* Action item
Find the line in the entries below that contains "49: (258, 442, 2.14)". Repeat it exactly, and every line after it through the line that contains "53: (244, 447, 2.17)".

* Study material
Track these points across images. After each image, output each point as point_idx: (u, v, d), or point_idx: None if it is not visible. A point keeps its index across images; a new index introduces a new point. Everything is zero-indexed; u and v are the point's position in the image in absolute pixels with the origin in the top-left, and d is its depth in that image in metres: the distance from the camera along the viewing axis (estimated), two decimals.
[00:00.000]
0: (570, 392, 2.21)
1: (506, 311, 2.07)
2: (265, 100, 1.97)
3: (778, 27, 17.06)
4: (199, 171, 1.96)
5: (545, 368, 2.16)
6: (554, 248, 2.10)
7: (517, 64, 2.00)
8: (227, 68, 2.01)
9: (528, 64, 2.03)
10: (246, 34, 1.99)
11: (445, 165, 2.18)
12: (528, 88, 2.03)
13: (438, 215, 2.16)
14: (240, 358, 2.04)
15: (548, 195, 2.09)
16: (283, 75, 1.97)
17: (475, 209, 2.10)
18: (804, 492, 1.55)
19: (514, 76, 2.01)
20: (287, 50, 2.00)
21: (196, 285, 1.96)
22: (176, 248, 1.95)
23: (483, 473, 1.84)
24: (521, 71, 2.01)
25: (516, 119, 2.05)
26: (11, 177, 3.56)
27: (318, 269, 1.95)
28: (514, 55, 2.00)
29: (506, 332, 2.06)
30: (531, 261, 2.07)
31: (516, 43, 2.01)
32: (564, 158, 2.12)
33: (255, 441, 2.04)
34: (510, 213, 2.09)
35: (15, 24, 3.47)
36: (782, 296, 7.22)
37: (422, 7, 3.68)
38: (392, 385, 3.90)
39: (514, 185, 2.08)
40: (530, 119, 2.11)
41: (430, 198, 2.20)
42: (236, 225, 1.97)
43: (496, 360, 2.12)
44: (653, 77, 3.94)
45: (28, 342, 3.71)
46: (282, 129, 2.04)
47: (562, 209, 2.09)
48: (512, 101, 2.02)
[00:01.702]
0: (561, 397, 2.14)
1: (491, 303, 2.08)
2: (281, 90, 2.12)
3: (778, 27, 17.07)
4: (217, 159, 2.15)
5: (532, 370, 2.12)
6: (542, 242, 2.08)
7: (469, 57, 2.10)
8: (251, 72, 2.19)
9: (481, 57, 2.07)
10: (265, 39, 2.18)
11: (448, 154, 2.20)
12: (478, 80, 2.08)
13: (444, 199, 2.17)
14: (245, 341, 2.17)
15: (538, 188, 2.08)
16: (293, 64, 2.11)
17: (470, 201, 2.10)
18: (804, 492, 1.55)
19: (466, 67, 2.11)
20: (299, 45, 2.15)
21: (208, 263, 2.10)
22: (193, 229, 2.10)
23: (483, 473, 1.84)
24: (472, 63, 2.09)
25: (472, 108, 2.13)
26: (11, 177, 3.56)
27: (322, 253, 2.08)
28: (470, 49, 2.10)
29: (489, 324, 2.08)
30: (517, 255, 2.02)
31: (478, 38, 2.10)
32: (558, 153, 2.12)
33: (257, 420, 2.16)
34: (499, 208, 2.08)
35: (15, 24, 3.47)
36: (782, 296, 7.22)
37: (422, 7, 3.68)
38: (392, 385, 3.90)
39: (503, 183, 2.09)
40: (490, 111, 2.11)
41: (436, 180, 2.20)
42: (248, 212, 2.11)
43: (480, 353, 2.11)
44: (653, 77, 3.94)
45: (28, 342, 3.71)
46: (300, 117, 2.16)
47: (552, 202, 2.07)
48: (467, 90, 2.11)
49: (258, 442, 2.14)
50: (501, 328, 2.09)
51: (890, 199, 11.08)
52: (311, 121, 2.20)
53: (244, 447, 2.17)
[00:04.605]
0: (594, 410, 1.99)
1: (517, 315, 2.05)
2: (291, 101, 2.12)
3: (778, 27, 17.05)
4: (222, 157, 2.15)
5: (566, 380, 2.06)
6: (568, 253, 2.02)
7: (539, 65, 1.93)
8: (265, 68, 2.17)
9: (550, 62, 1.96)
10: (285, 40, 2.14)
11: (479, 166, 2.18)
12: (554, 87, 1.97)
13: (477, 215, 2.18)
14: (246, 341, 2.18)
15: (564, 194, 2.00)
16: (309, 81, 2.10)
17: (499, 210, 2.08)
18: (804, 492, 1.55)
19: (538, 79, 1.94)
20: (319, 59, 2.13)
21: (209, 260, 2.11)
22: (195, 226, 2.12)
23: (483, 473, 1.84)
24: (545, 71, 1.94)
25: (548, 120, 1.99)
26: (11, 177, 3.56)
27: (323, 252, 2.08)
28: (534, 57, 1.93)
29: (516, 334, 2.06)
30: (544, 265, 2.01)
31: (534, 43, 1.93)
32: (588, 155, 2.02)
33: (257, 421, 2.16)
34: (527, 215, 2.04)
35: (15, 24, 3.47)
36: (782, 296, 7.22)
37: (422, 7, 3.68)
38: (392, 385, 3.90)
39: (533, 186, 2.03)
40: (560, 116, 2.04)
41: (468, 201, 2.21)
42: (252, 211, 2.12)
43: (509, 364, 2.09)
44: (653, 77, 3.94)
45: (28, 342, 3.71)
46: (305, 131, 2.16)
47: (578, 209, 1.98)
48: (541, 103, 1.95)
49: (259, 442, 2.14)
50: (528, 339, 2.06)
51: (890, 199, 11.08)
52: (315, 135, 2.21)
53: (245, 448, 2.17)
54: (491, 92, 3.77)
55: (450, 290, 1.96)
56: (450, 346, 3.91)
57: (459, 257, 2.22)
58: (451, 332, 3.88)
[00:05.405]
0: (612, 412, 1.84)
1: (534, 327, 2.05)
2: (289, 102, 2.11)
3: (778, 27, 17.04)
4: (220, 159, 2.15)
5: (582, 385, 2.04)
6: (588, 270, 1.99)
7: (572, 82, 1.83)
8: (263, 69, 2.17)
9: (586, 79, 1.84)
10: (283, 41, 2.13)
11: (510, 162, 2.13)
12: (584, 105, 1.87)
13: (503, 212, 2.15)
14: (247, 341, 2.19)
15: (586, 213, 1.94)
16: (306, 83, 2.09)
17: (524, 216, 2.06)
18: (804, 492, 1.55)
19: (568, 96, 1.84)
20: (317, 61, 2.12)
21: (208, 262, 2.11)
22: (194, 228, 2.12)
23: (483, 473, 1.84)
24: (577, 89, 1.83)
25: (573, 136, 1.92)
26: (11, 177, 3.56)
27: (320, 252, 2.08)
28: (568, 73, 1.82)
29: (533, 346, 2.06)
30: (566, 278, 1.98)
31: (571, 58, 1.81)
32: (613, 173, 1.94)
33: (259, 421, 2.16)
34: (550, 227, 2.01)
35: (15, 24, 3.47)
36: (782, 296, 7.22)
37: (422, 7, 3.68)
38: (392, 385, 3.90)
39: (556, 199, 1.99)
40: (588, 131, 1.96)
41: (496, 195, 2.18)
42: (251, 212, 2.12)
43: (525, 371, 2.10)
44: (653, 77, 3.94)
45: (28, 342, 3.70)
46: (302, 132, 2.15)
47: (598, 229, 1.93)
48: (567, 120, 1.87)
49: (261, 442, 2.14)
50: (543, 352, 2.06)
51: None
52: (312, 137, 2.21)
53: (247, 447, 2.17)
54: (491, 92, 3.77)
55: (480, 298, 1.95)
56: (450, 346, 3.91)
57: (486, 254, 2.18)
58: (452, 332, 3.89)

* Task response
49: (258, 442, 2.14)
50: (501, 328, 2.09)
51: (890, 199, 11.08)
52: (311, 121, 2.20)
53: (244, 447, 2.17)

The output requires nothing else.